The Secret Cause of Addiction
Here, again, even apart from the shot of nicotine, the action of vaping — sucking in and expelling the vapor, by means of an electronic devise — is psychologically addicting. But what really is an addiction? It has been said that at every moment life asks us a question. An addiction is an inadequate answer to an ultimate question. We might say, for example, that life says, “Who are you? Who are these other people you see everyday? What is your purpose on this planet? And what is this enigma called “life” really all about?” Your answer might be inadequate, but it’s difficult for you to relinquish it, if you haven’t found a superior answer to life’s ultimate questions.
Like most of us, the addict would rather have an inadequate than no answer at all.
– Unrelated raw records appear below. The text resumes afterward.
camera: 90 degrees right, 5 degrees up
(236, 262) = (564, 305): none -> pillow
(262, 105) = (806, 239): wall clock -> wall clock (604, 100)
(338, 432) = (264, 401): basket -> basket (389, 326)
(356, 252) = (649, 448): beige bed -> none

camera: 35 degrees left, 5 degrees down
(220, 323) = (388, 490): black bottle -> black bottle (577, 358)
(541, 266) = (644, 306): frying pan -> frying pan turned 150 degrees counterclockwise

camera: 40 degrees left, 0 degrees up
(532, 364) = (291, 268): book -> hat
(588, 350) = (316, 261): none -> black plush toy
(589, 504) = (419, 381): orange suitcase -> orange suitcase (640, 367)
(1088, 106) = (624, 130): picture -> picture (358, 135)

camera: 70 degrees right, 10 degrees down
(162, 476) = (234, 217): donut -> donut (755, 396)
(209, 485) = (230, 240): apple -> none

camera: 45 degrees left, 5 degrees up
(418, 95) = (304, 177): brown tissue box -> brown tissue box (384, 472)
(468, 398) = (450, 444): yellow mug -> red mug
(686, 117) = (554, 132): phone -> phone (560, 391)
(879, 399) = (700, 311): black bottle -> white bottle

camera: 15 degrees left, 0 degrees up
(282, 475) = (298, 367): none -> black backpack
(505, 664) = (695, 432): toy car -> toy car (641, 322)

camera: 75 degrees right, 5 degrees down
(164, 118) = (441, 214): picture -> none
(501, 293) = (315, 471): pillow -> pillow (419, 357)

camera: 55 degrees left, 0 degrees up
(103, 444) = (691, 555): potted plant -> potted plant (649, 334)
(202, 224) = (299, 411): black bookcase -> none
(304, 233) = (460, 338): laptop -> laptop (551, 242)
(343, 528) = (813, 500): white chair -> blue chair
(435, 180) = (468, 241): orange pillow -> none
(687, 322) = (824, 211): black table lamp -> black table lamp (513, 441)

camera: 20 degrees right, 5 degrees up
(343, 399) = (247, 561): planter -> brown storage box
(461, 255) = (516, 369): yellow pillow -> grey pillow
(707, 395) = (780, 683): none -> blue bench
The ability to endure the anxious uncertainty that comes from not having an adequate answer to the big questions is akin to what the poet John Keats referred to as a “negative capability.” I think that to be able to endure that anxious uncertainty one must, to paraphrase the Bible, have faith that if one knocks persistently enough — and for long enough — eventually the door to the kingdom of heaven will be opened. For the Buddhists, one must have the patience to know that long sustained arduous efforts will lead to enlightenment. In this age of philosophical skepticism, not everyone believes that there exists a secret knowledge, which if known, can change everything for a person. Furthermore, one must not only believe it, one must actually pound away at the door.
[1]A similar symbolism explains the power of placebos. Here, again, a person — in this case a patent, whose suffering is at least partly psychosomatic — is ingesting is the mystique of science and technology, embodying the values of order, rationality, orientation, and light. I seem to recall Professor Emeritus William Pizante, of Binghamton University, lecturing about the symbolic appeal of placebos, approximately thirty-five years ago.